> PROBLEM
List each line from the items below that contains the word "does".
☆ ☆ ☆ ☆ ☆
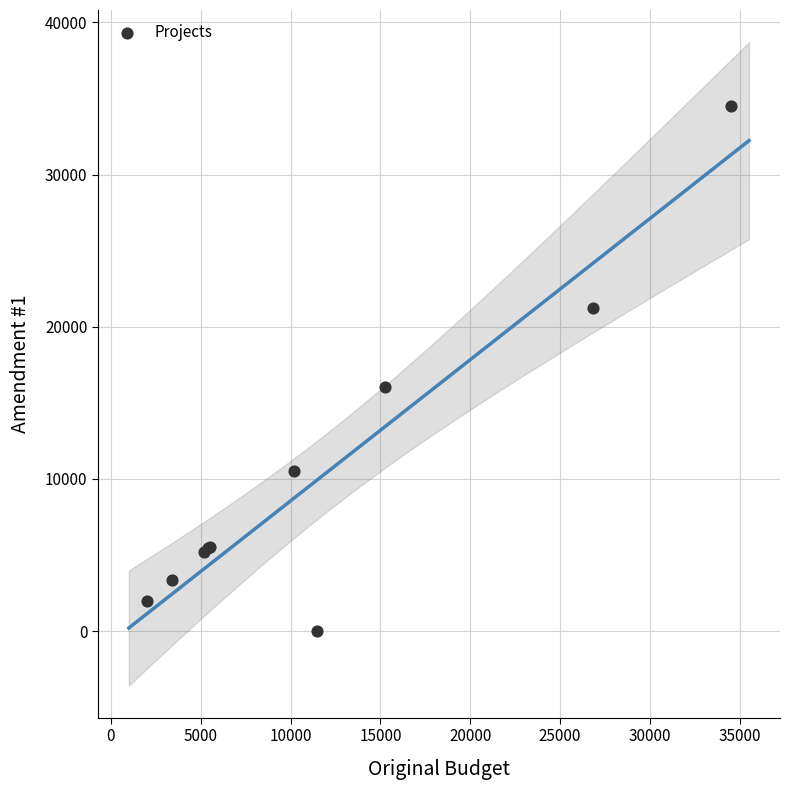

What Y value in the scatter plot is closest to 17257?

16053.0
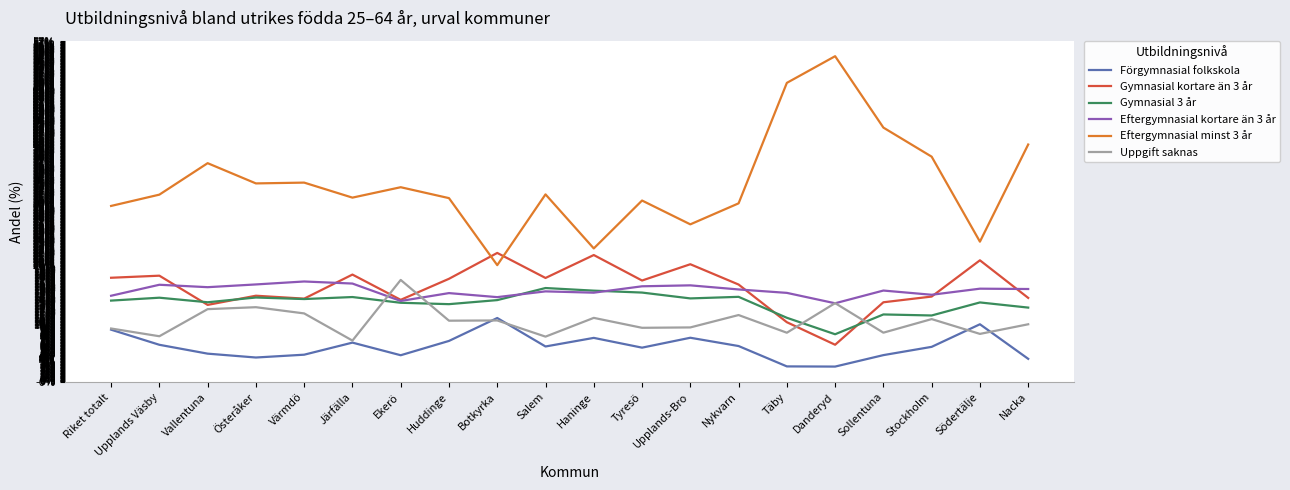

At which category does the chart reach its peak across all series?

Danderyd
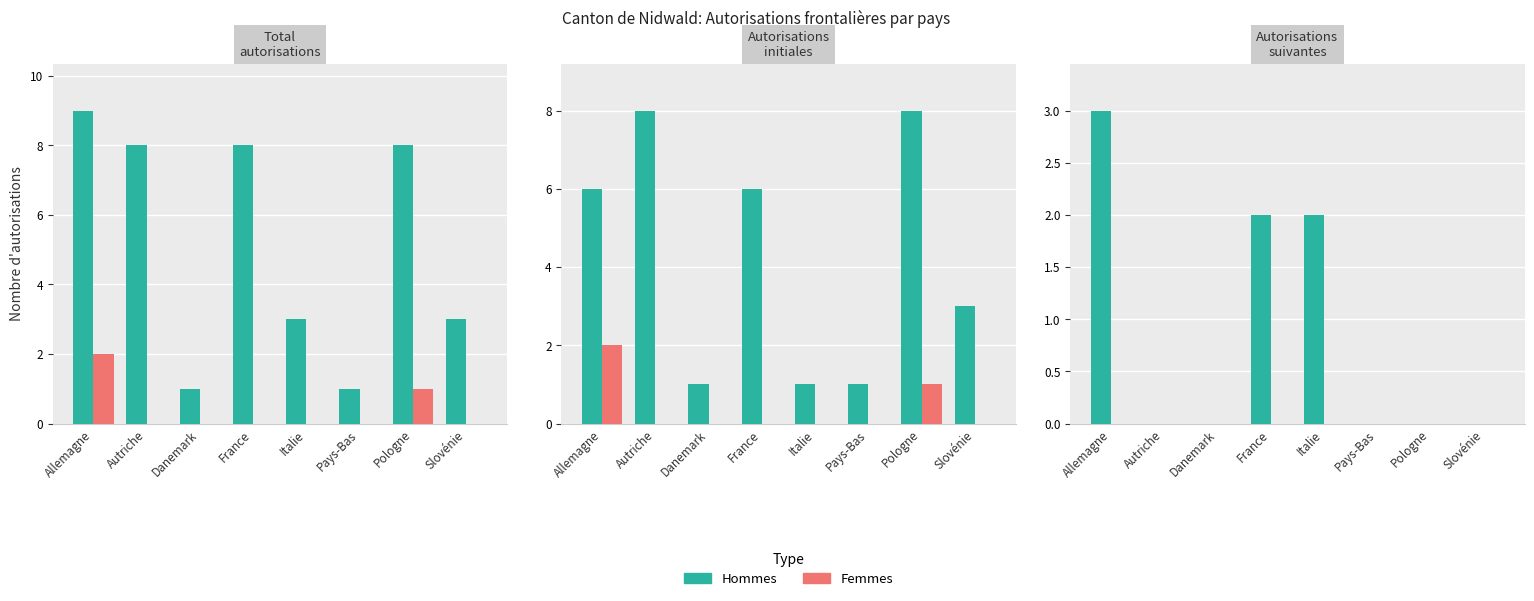

At which label does Hommes reach its minimum?

Autriche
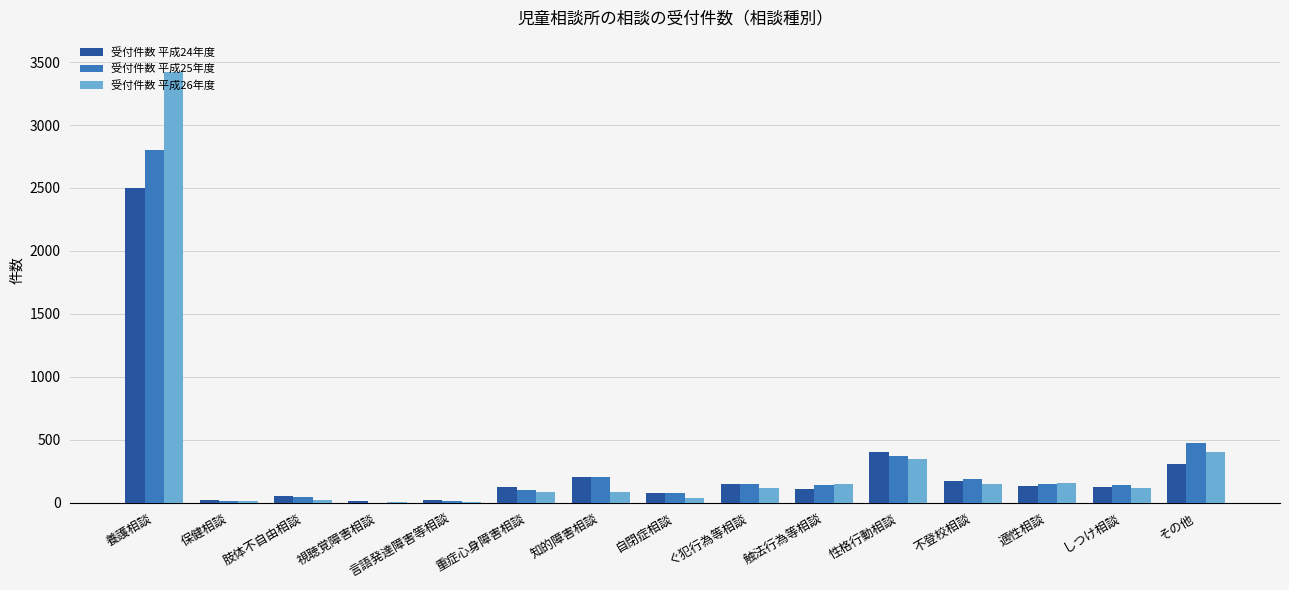

Which label corresponds to the largest value in the chart?

養護相談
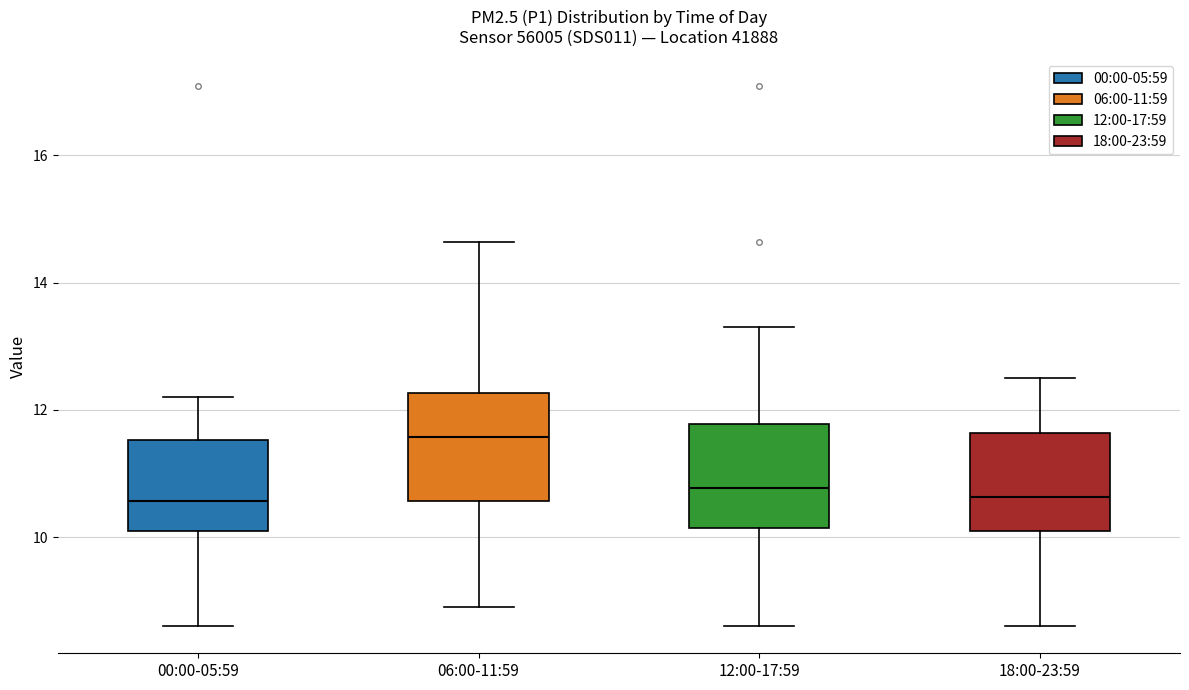

Where is the lower edge of the box for 00:00-05:59 on the y-axis? The values are not printed on the chart, so give them approximately, as read against the axis.

10.2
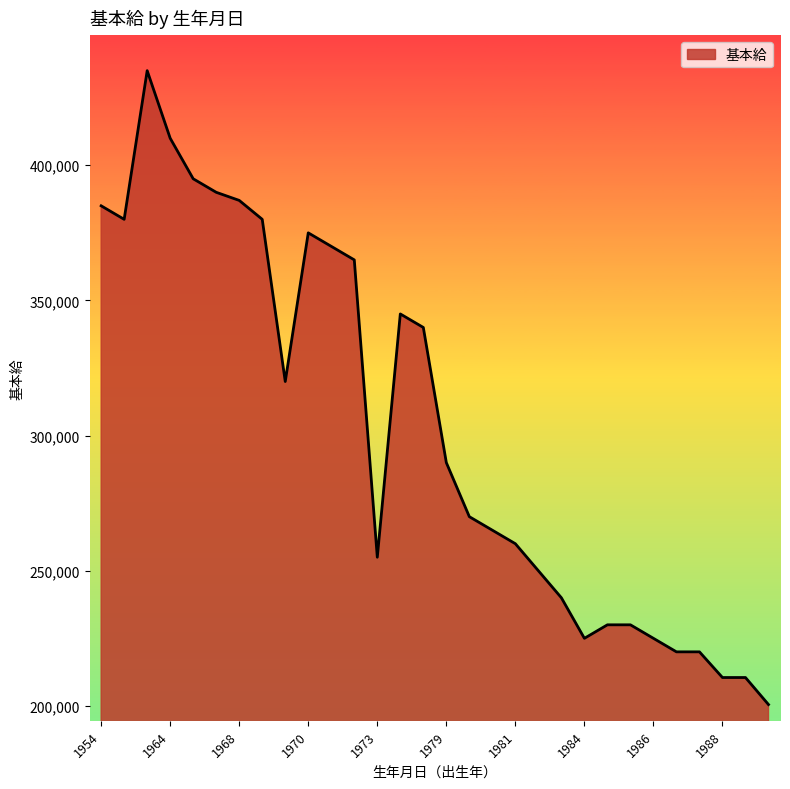

What is the difference between the maximum and minimum values?

234500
☆ ☆ ☆ ☆ ☆
> RESPONSE TO THIS EXERCISE
At which category does the chart reach its peak across all series?
At which label does Hommes reach its minimum?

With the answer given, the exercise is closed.